Saisine du JDP concernant une affiche d’un club sportif, 20 janvier 2023, + réponse
23 janvier 2023 //
L’affiche
Cette affiche a été conçue par l’US Feurs. Feurs est une petite ville de la Loire. Manifestement, elle prétend répondre à des comportements perturbateurs de la part de certains spectateurs, qui auraient été constatés lors de certaines rencontres.
La saisine du Jury de Déontologie Publicitaire (JDP), le 15 décembre 2022
L’un de nos amis, Denis Redon, écrit au JDP, expliquant que cet affichage se trouve sur le stade du club et aussi sur les réseaux sociaux. Et que, sous couvert de la noble intention de lutter contre les incivilités des parents accompagnants leurs enfants aux rencontres sportives, il est clairement sexiste, stigmatise les pères et contribue à perpétuer les stéréotypes de genre.
Il est d’autant plus choqué qu’il fait parler un enfant dont la dernière phrase « Maman te l’avais bien dit » confirme absolument le sexisme . Alors que les témoignages consultables sur les réseaux sociaux expriment que les incivilités sont tout autant le fait de mères qui accompagnent leurs enfants.
En tant que père, il se sent dénigré par cet affichage. Pourtant, il n’est ni violent ni impoli lorsqu’il accompagne ses enfants au sport.
Le JDP accuse réception et lui demande de faire parvenir par écrit toutes « observations complémentaires » utiles, de la manière la plus synthétique possible (2 pages maximum hors annexes) avant le jeudi 26 janvier 2023 inclus. Le texte sera étudié lors de la prochaine séance du JDP, le 10 février 2023. Possibilité nous est offerte de nous exprimer par visio-conférence dans un temps de dix minutes.
Les « observations complémentaires », le 20 janvier 2023
Le GES s’associe à Denis Redon pour produire le texte suivant :
Denis Redon
Groupe d’études sur les sexismes
à M. Alexandre Dallet, président du JDP
le 20-01-2022
objet : plainte du 15 décembre 2022 / affichage de l’US Feurs « PAPA n’oublie pas »
Observations complémentaires
L’association sportive US Feurs a mis en oeuvre un faisceau d’actions (affichage à l’entrée des stades, communication sur les réseaux sociaux) afin de se faire connaître et d’en tirer un bénéfice immatériel : lutter contre les incivilités des spectateurs lors des rencontres sportives.
En effet, son texte énumère une liste de valeurs relevant de l’éthique éducative et de l’éthique sportive, qui sont à respecter par le spectateur (respecter le degré d’implication de l’enfant, respecter les adversaires, respecter l’arbitre). Le fait qu’elles soient rappelées suppose qu’elles ne sont pas respectées par certains spectateurs. Explicitement, dès les premiers mots « PAPA N’oublie pas », les dits spectateurs sont désignés comme les pères, et l’auteur des rappels comme un enfant (« Je t’aime PAPA »). Le texte est celui d’un enfant, participant à des rencontres sportives, qui intervient auprès de son père spectateur parce qu’il a constaté chez lui des comportements déplacés lors de ces rencontres. Nous mettons ce texte en cause pour deux raisons supplémentaires :
– Le texte a implicitement une valeur universelle : les pères y sont présentés comme des personnes irrespectueuses des désirs propres à leur enfant, irrespectueuses des règles et de l’esprit sportif. Il est en contradiction avec l’article 1.3 de la Recommandation « Image et respect de la personne » de l’ARPP, qui énonce : « toute représentation dégradante ou humiliante de la personne humaine, explicite ou implicite, est exclue, notamment au travers
de qualificatifs, d’attitudes, de postures, de gestes, de sons, etc., attentatoires à la dignité humaine. »

========

- _Tâches à réaliser_
1. Pour chacune des affirmations suivantes, indiquez par oui ou par non si elle concorde avec le texte sur l'affiche de l'US Feurs, puis citez sans rien changer les mots du texte qui permettent de trancher.
(a) La séance du JDP au cours de laquelle le texte sera étudié est prévue le 10 février 2023.
(b) Les observations complémentaires peuvent atteindre trois pages, annexes non comprises.
(c) Denis Redon est lui-même père.
2. Recopiez fidèlement le passage du texte sur l'affiche de l'US Feurs qui va de « La saisine du » jusqu'à « stéréotypes de genre. » inclus.
3. Poursuivez le texte sur l'affiche de l'US Feurs à partir de sa dernière phrase.

========

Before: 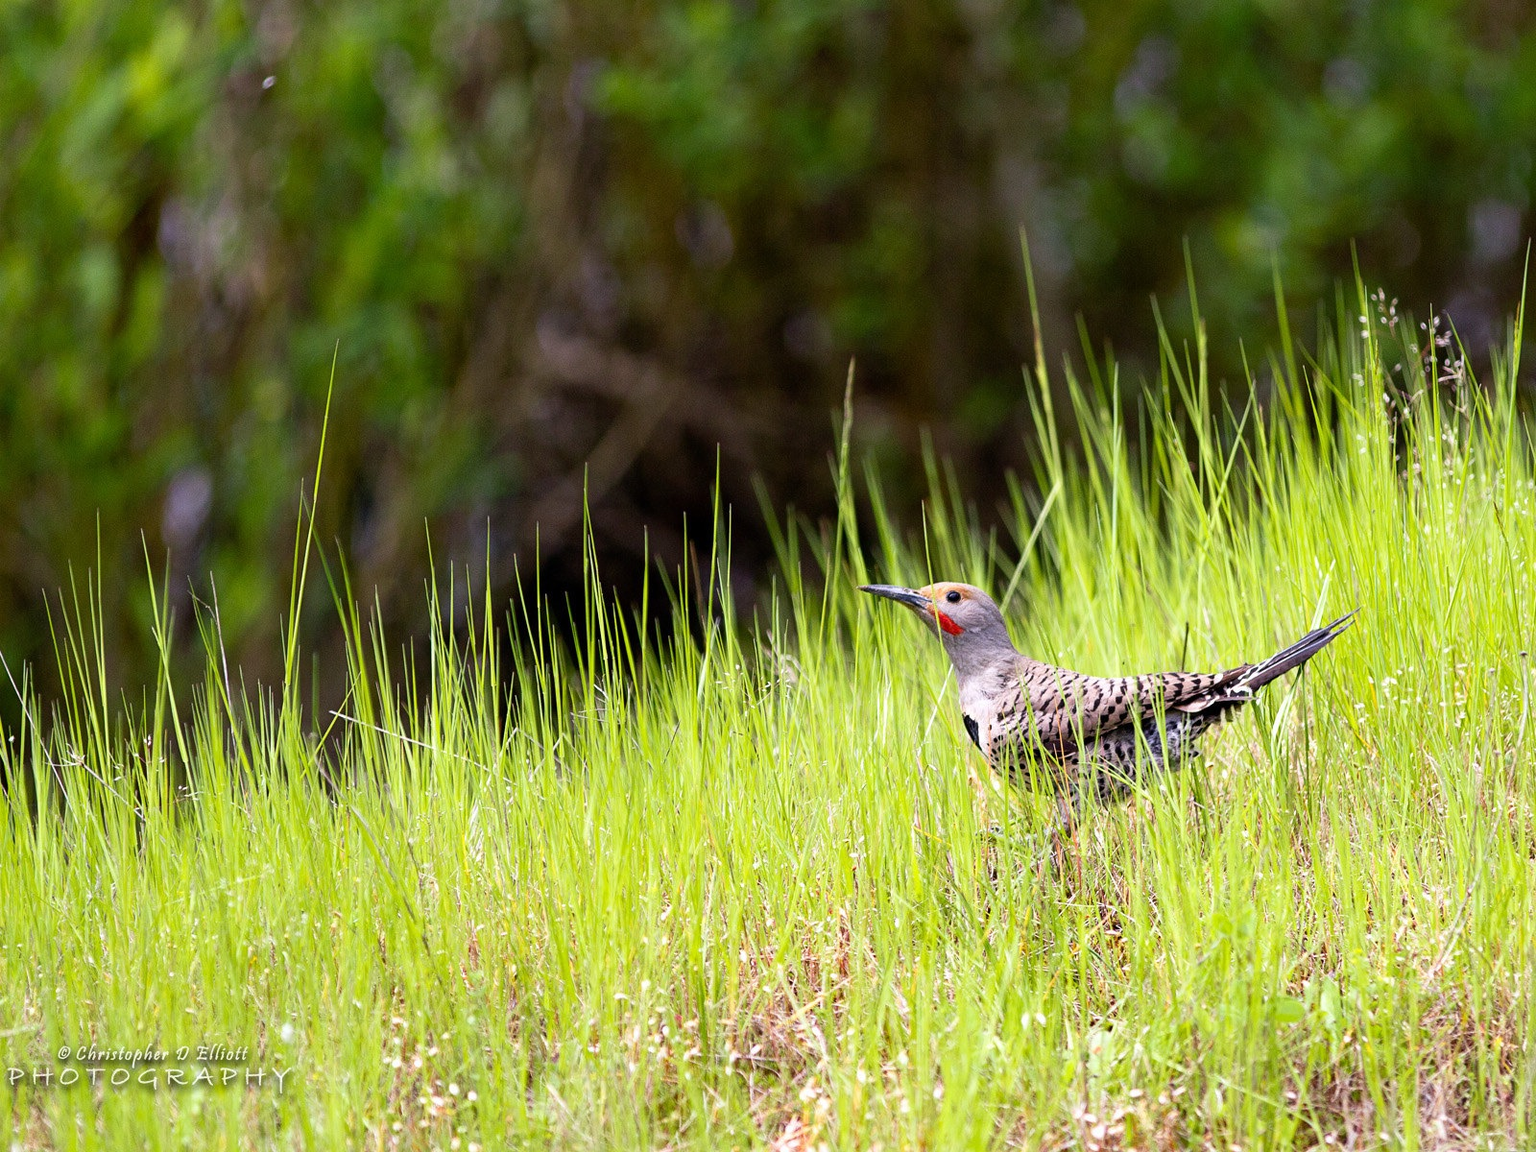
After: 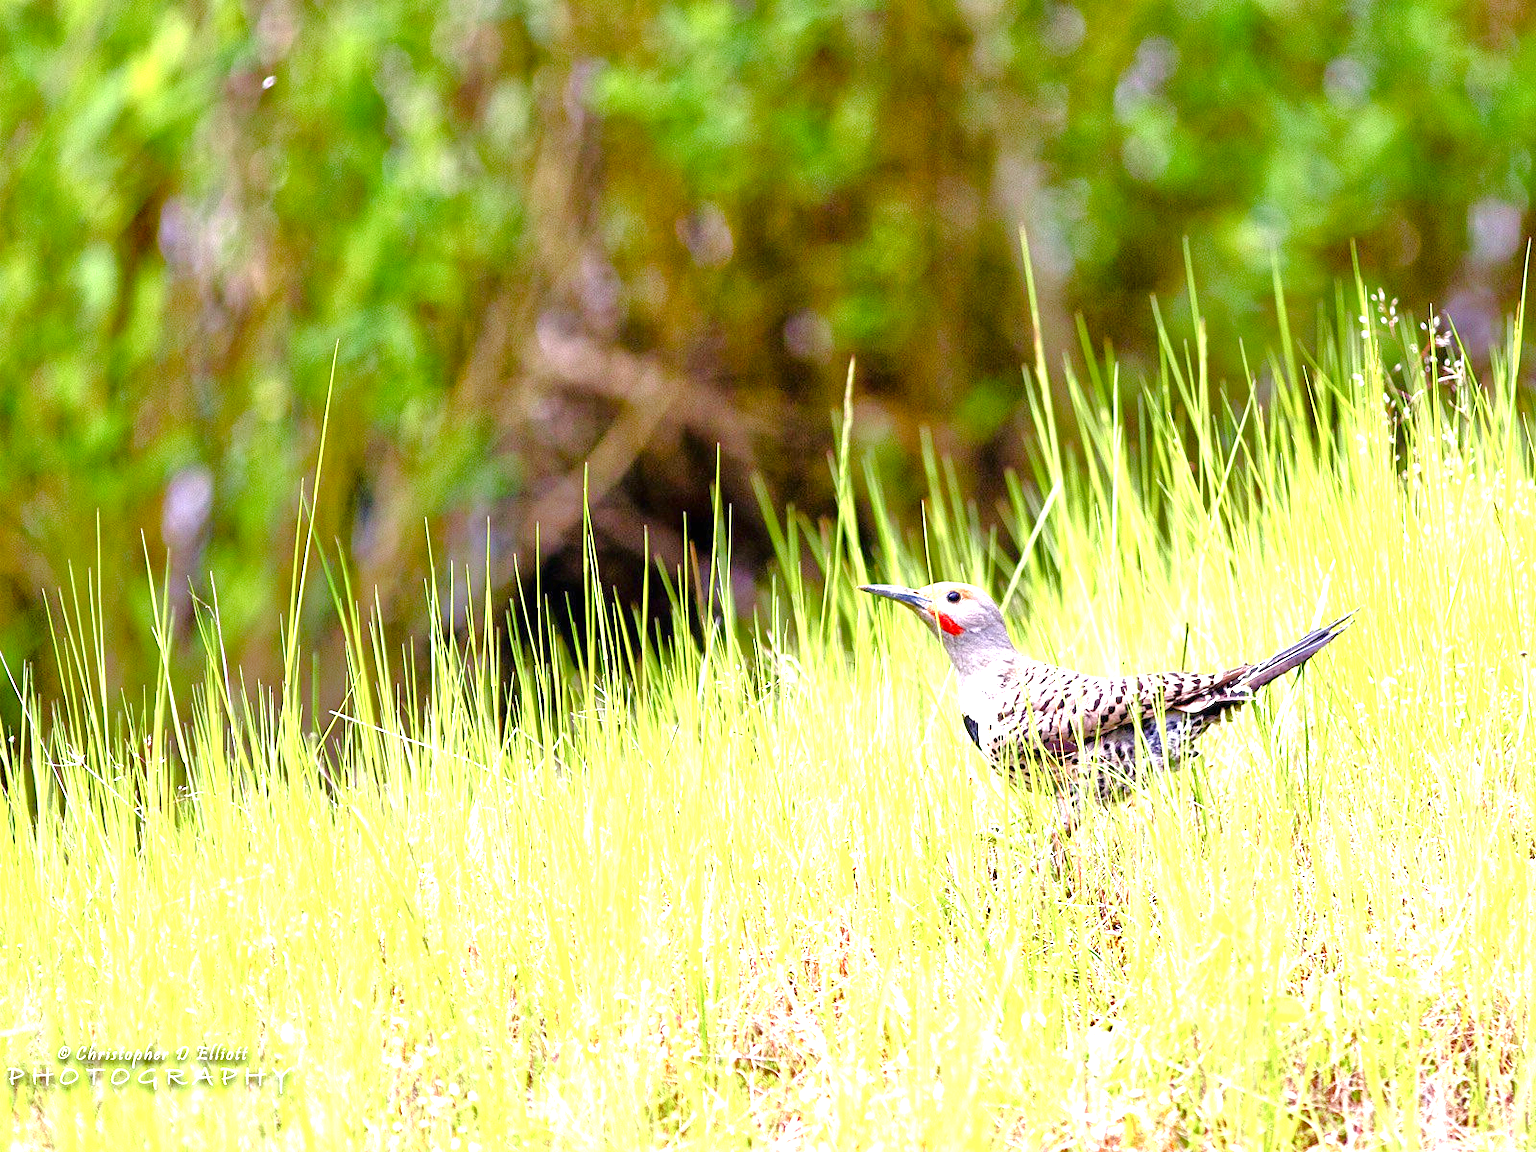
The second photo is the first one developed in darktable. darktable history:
exposure: black level correction 0, exposure 1.375 EV, compensate exposure bias true, compensate highlight preservation false
tone equalizer: -7 EV 0.16 EV, -6 EV 0.599 EV, -5 EV 1.13 EV, -4 EV 1.32 EV, -3 EV 1.12 EV, -2 EV 0.6 EV, -1 EV 0.167 EV, mask exposure compensation -0.503 EV
color balance rgb: power › hue 210.69°, perceptual saturation grading › global saturation 0.787%, perceptual saturation grading › highlights -18.08%, perceptual saturation grading › mid-tones 32.853%, perceptual saturation grading › shadows 50.495%, global vibrance 20%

========

- _Réponses par tâche_
1.
(a) Oui : « Le texte sera étudié lors de la prochaine séance du JDP, le 10 février 2023. »
(b) Non : « (2 pages maximum hors annexes) »
(c) Oui : « En tant que père, il se sent dénigré par cet affichage. »

2.
La saisine du Jury de Déontologie Publicitaire (JDP), le 15 décembre 2022
L’un de nos amis, Denis Redon, écrit au JDP, expliquant que cet affichage se trouve sur le stade du club et aussi sur les réseaux sociaux. Et que, sous couvert de la noble intention de lutter contre les incivilités des parents accompagnants leurs enfants aux rencontres sportives, il est clairement sexiste, stigmatise les pères et contribue à perpétuer les stéréotypes de genre.

3.
– Le fait que le texte ne s’adresse qu’aux pères et la dernière mention « Pourtant maman te l’avait déjà dit » introduisent une comparaison entre les spectateurs de sexe masculin et les spectatrices, les mères. Cette comparaison est très à l’avantage des mères, qui sont présentées, elles, comme bonnes connaisseuses des règles de l’éthique éducative et de l’éthique sportive, au point qu’elles s’efforcent, mais en vain, de les inculquer aux pères. Les mères sont donc très supérieures aux pères dans ces domaines-là. Le texte est clairement en contradiction avec l’article 2.2 de la Recommandation de l’ARPP qui énonce : « La publicité ne doit pas cautionner l’idée de l’infériorité d’une personne en raison de son sexe ».
Pour toutes ces raisons, nous nous considérons fondés à demander le retrait de cet affichage, ou du moins la refonte du texte, qui en exclurait tout contenu attentatoire à l’image des pères, ou sexiste.
Cette campagne n’est pas anecdotique, puisque le club l’a relayée sur son compte facebook où l’affichage a été partagé plus de 72 000 fois et commenté plus de 10 000 fois. C’est pourquoi il nous semble légitime de demander également le retrait de cette campagne des réseaux sociaux. Vous trouverez en annexe des extraits de commentaires lisibles sur le facebook du club, écrits par des parents des deux sexes, et allant dans notre sens.
Cordialement.
A ce texte sont joints en annexe des extraits de réaction d’internautes ou de supporters du club, qui vont dans le même sens . Ouvrir le PDF ci-après:
La réponse de l’US Feurs, le 16 janvier 2023
Eric Cheminal – co-président
Jury de Déontologie Publicitaire
Feurs, le 16 janvier 2023
Madame, monsieur,
J’accuse réception de votre demande de justification et de précisions concernant l’apposition d’une bannière visant à sensibiliser les supporters au respect et à la mesure à observer autour des terrains de football.
Le 9/12 l’USF met en place des bannières à l’entrée des terrains sur lesquels jouent les jeunes footballeurs et footballeuses; L’idée vient à la suite d’incidents mineurs constatés à Feurs et sur les terrains extérieurs. Inspirée de l’un de nos déplacements, nous avons décidé de mettre en place ce dispositif afin d’alerter les spectateurs sur la bonne conduite à tenir dans l’enceinte du stade.
Cette affiche se veut avant tout une occasion de réfléchir à l’attitude à observer autour des terrains où nos enfants pratiquent leur passion plutôt qu’un déclencheur de polémiques !
Le Comité Directeur de l’Union Sportive de Feurs est composé de 4 papas de joueurs, le Conseil d’Administration est composé de 18 membres dont 14 sont des hommes et une quarantaine de dirigeants dont 1/3 sont des femmes, il n’était évidemment pas convenu de stigmatiser les papas, tel ou tel, ni les jeunes parents ou les grand-parents plus âgés.
Pour preuve, notre Responsable Communication faisait part de réserve lors de son entretien à Le Progrès paru le 14/12. Il a par ailleurs, systématiquement conseillé l’inclusivité aux nombreux clubs l’ayant contacté.
Le vice-Président en charge des jeunes faisait, quant à lui, l’explication de texte sur France Inter le 16/12 avec le témoignage vécu d’une maman de footballeur forézien.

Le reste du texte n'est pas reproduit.